Task statement => Copy out the data exactly as it appears, without a single image.

Data for this task =>

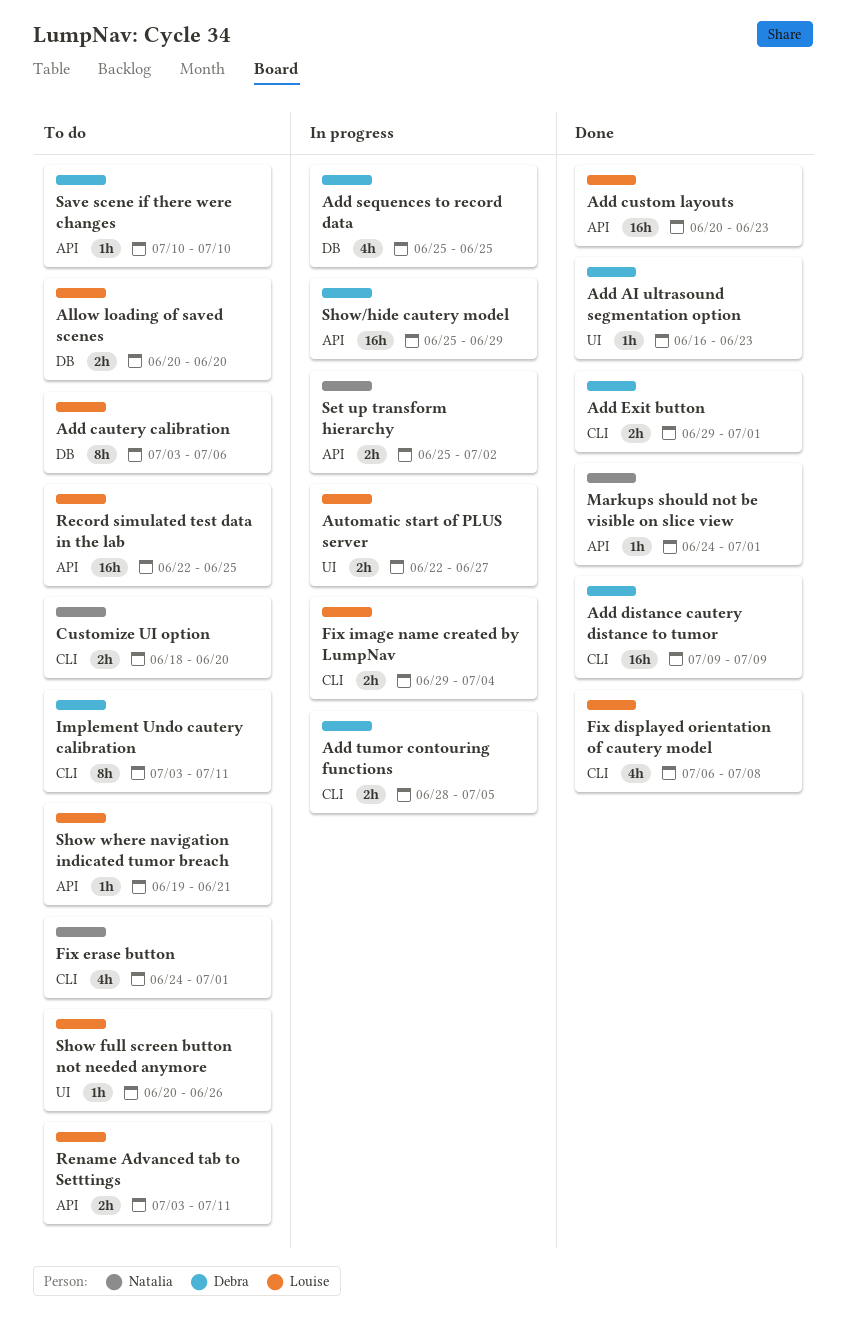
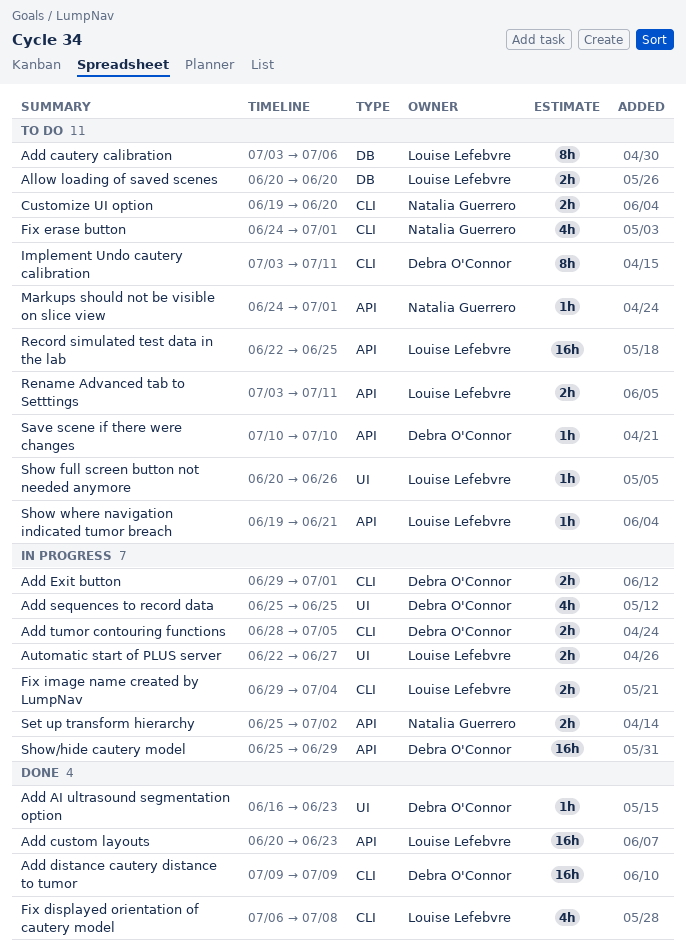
Add Exit button, status: Done -> In progress
Add sequences to record data, label: DB -> UI
Customize UI option, start: Jun 18 -> Jun 19
Markups should not be visible on slice view, status: Done -> To do

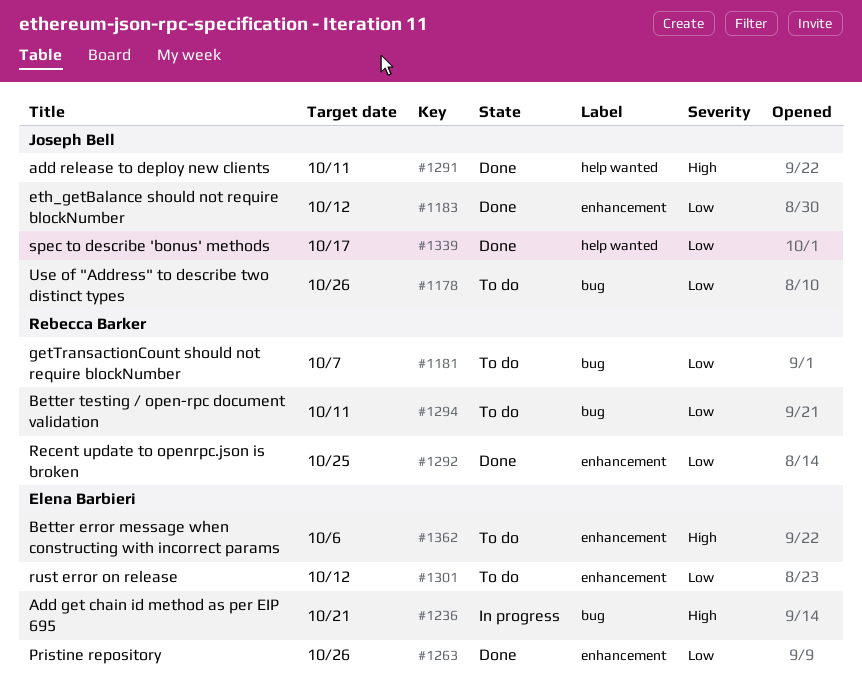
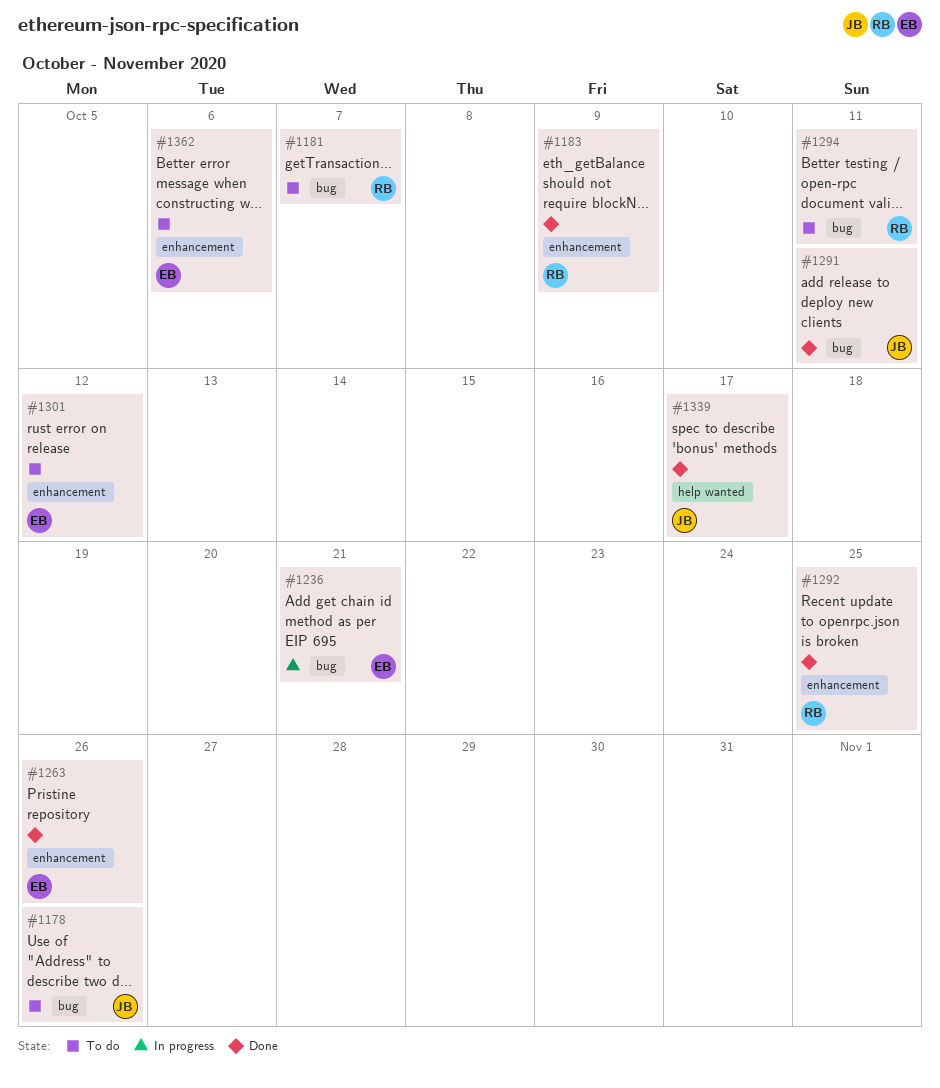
#1183, owner: Joseph Bell -> Rebecca Barker
#1183, due: Oct 12 -> Oct 9
#1291, label: help wanted -> bug

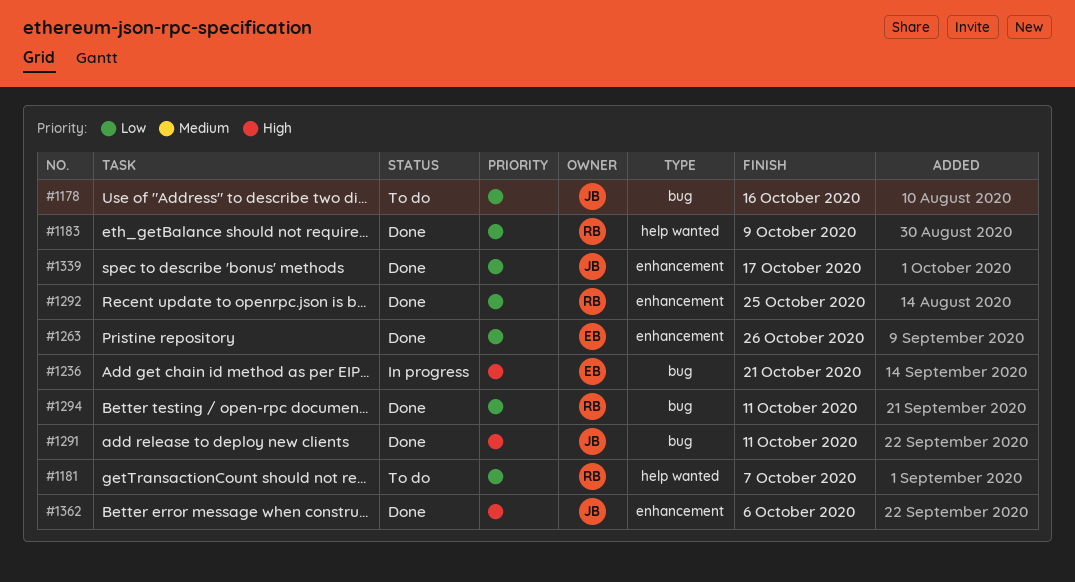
#1178, due: Oct 26 -> Oct 16
#1181, label: bug -> help wanted
#1183, label: enhancement -> help wanted
#1294, status: To do -> Done
#1301: present -> none
#1339, label: help wanted -> enhancement
#1362, status: To do -> Done
#1362, owner: EB -> JB

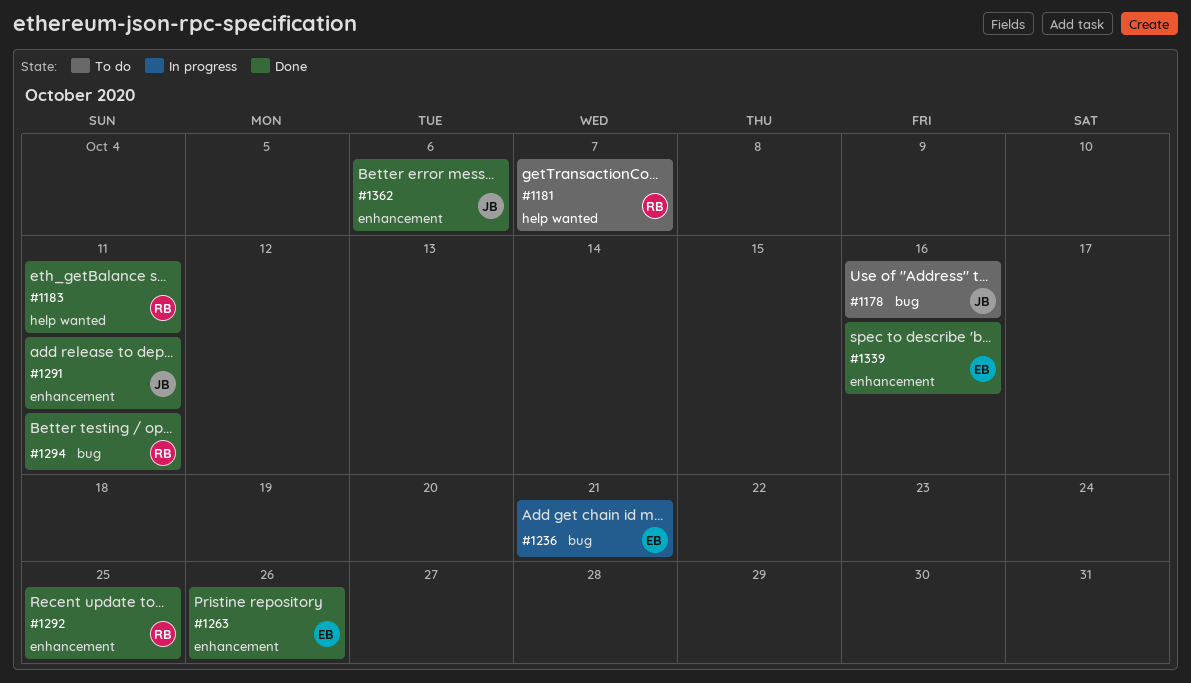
#1183, due: Oct 9 -> Oct 11
#1291, label: bug -> enhancement
#1339, owner: JB -> EB
#1339, due: Oct 17 -> Oct 16

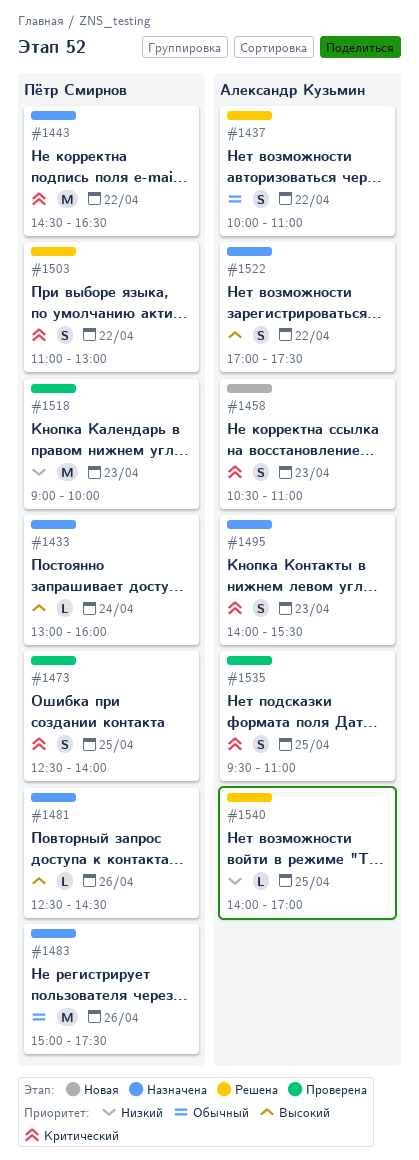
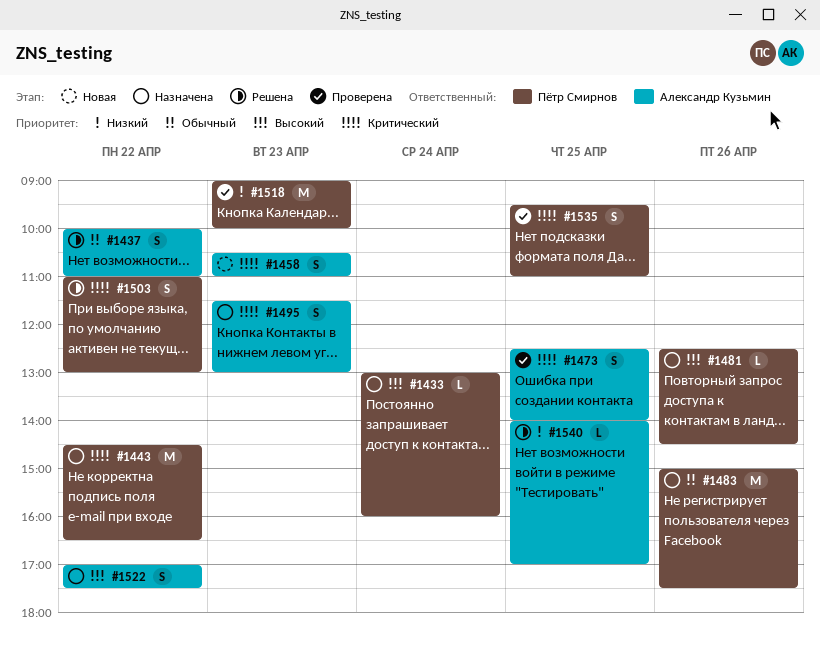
#1473, owner: Пётр Смирнов -> Александр Кузьмин
#1495, begins: 14:00 -> 11:30
#1495, ends: 15:30 -> 13:00
#1535, owner: Александр Кузьмин -> Пётр Смирнов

Written response =>
Add Exit button, status: Done -> In progress
Add sequences to record data, label: DB -> UI
Customize UI option, start: Jun 18 -> Jun 19
Markups should not be visible on slice view, status: Done -> To do

#1183, owner: Joseph Bell -> Rebecca Barker
#1183, due: Oct 12 -> Oct 9
#1291, label: help wanted -> bug

#1178, due: Oct 26 -> Oct 16
#1181, label: bug -> help wanted
#1183, label: enhancement -> help wanted
#1294, status: To do -> Done
#1301: present -> none
#1339, label: help wanted -> enhancement
#1362, status: To do -> Done
#1362, owner: EB -> JB

#1183, due: Oct 9 -> Oct 11
#1291, label: bug -> enhancement
#1339, owner: JB -> EB
#1339, due: Oct 17 -> Oct 16

#1473, owner: Пётр Смирнов -> Александр Кузьмин
#1495, begins: 14:00 -> 11:30
#1495, ends: 15:30 -> 13:00
#1535, owner: Александр Кузьмин -> Пётр Смирнов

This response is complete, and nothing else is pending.